I thought of my book, my manual on how to be a real person. Bring people out, it advised. There’s no such thing as a bore. All a good talker needs is a good listener.

‘What’s the best place you went to?’ I asked Mick. ‘Where would you really recommend?’

He thought for a moment. ‘ Brazil,’ he said.

‘Why?’

‘Number one.’ He held up one finger. ‘The rainforest. Two: the Amazon. Three: big, noisy, exciting cities. Four: the dancing. Five: the cachasa.’ He started on the fingers of his other hand. ‘Six: the music. Seven: the beaches. Eight: excellent dope.’ This was the most I’d ever heard Mick say, but he continued. ‘Then there’s the women.’

‘Number nine on your list,’ I said lightly, pleased to see Astrid grinning, but Mick scowled as if I was mocking him.

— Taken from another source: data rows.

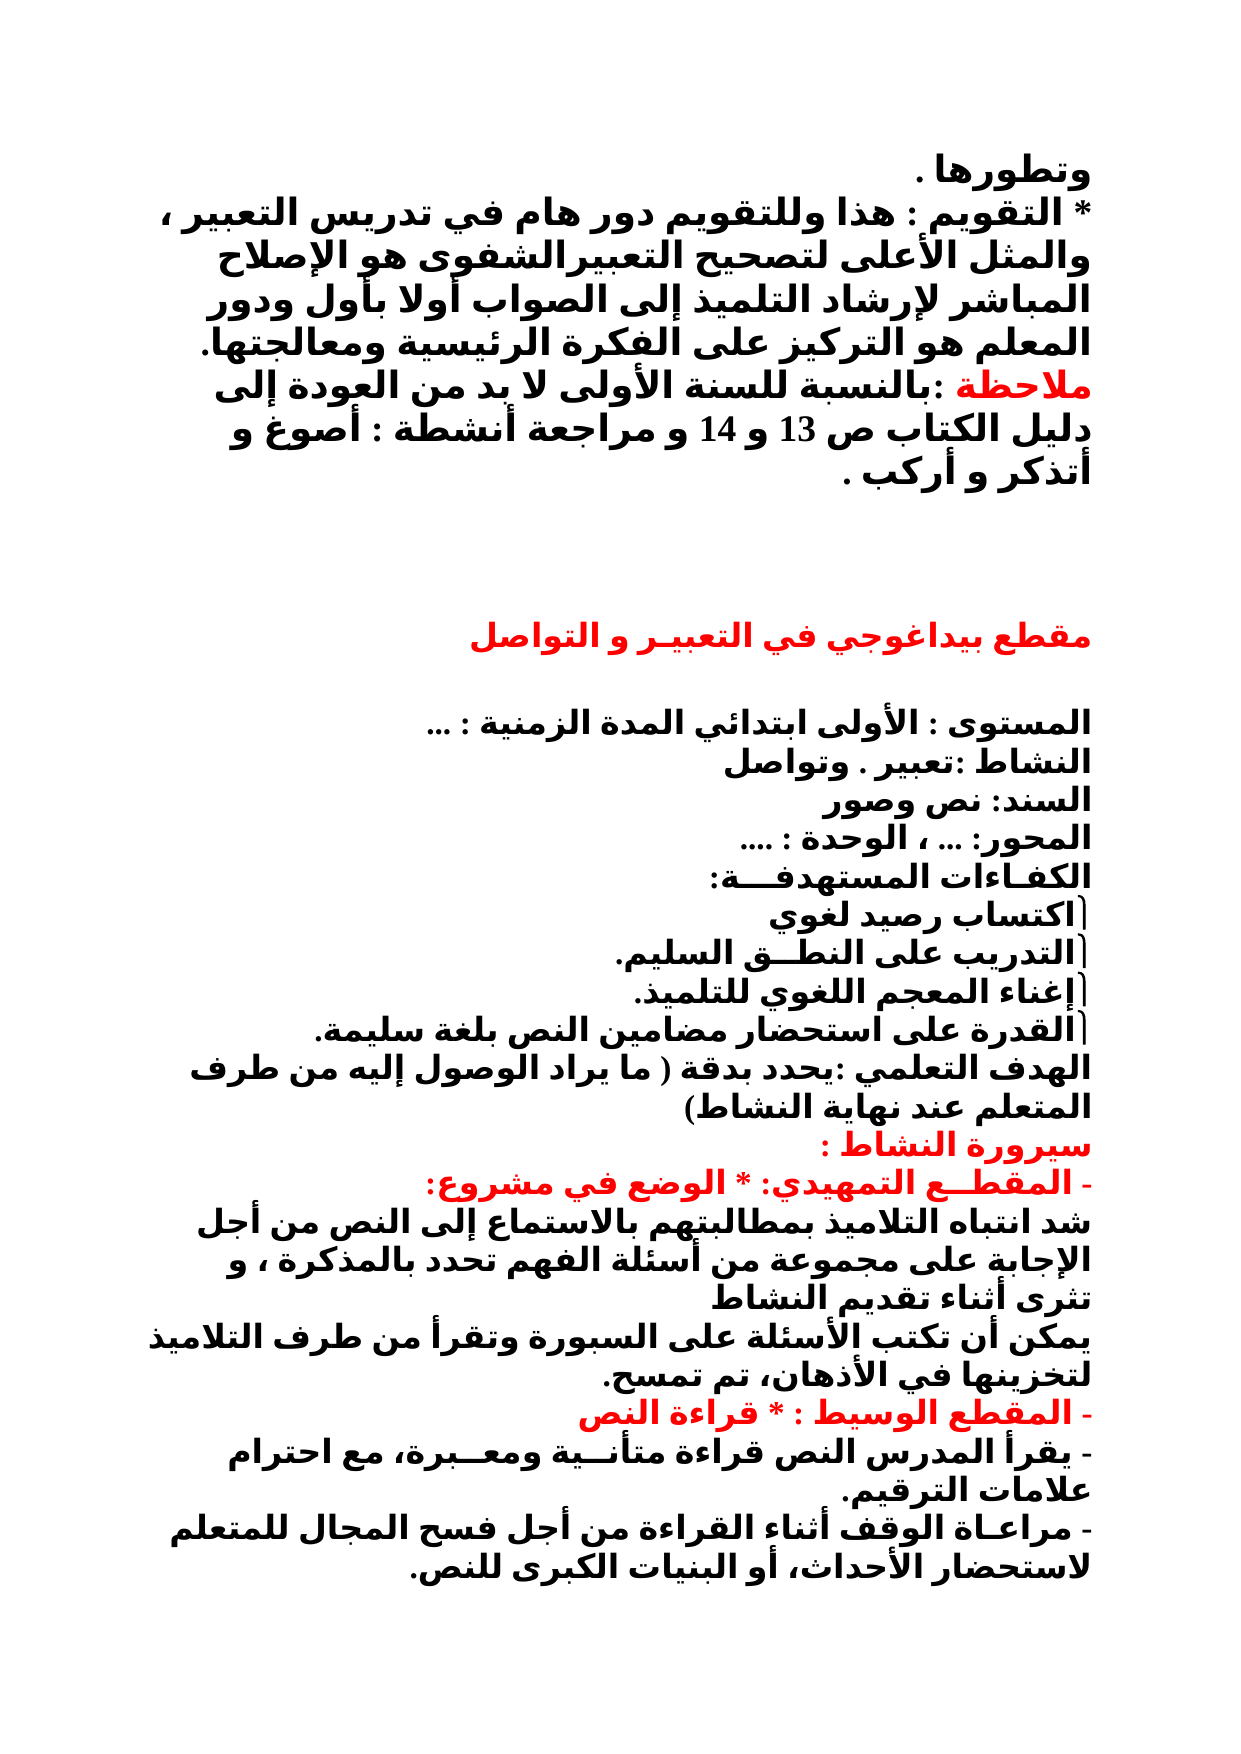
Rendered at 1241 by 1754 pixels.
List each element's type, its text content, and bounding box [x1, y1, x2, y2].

text مقطع بيداغوجي في التعبيـر و التواصل [148, 518, 1093, 655]
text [148, 665, 1093, 1585]
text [148, 148, 1093, 493]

‘They’re the most amazing women in the world. Present company excepted.’

‘Oh, shut up, Mick,’ said Astrid, heaping pasta on to the plates.

‘And it’s cheap.’

‘Sounds great,’ I said. ‘How’s your Spanish?’

Mick looked at Astrid.

‘Portuguese, in fact,’ said Astrid. ‘ Chile and Peru and the rest speak Spanish.’

‘Yes, I knew that,’ I said. ‘I meant when you were travelling round the rest of South America. Actually, I was thinking of learning Portuguese.’

‘Really?’ said Astrid. ‘Everyone says it’s a lovely language.’

Fuck, I thought. Fuck fuck fuck fuck. I’d told the truth to stop myself looking stupid and I’d made myself look stupid anyway.

The next day I went to the bookshop and found a guide-book to South America. Brazil really did look good. Ten days later, I was sitting in a class at an institute in Clapton with several businessmen, a few white-haired retired men and women and a couple of younger people I couldn’t make out. Introductory Portuguese taught by a middle-aged woman, fat, bespectacled, Portuguese, but not at all the kind of woman Mick had been talking about. Week four. It was late March by now and I’d missed weeks one, two and three but I told the woman in the office I’d catch up.

Several days later, when I met Mick in the hall, I said in a cheery voice, ‘Bom dia.’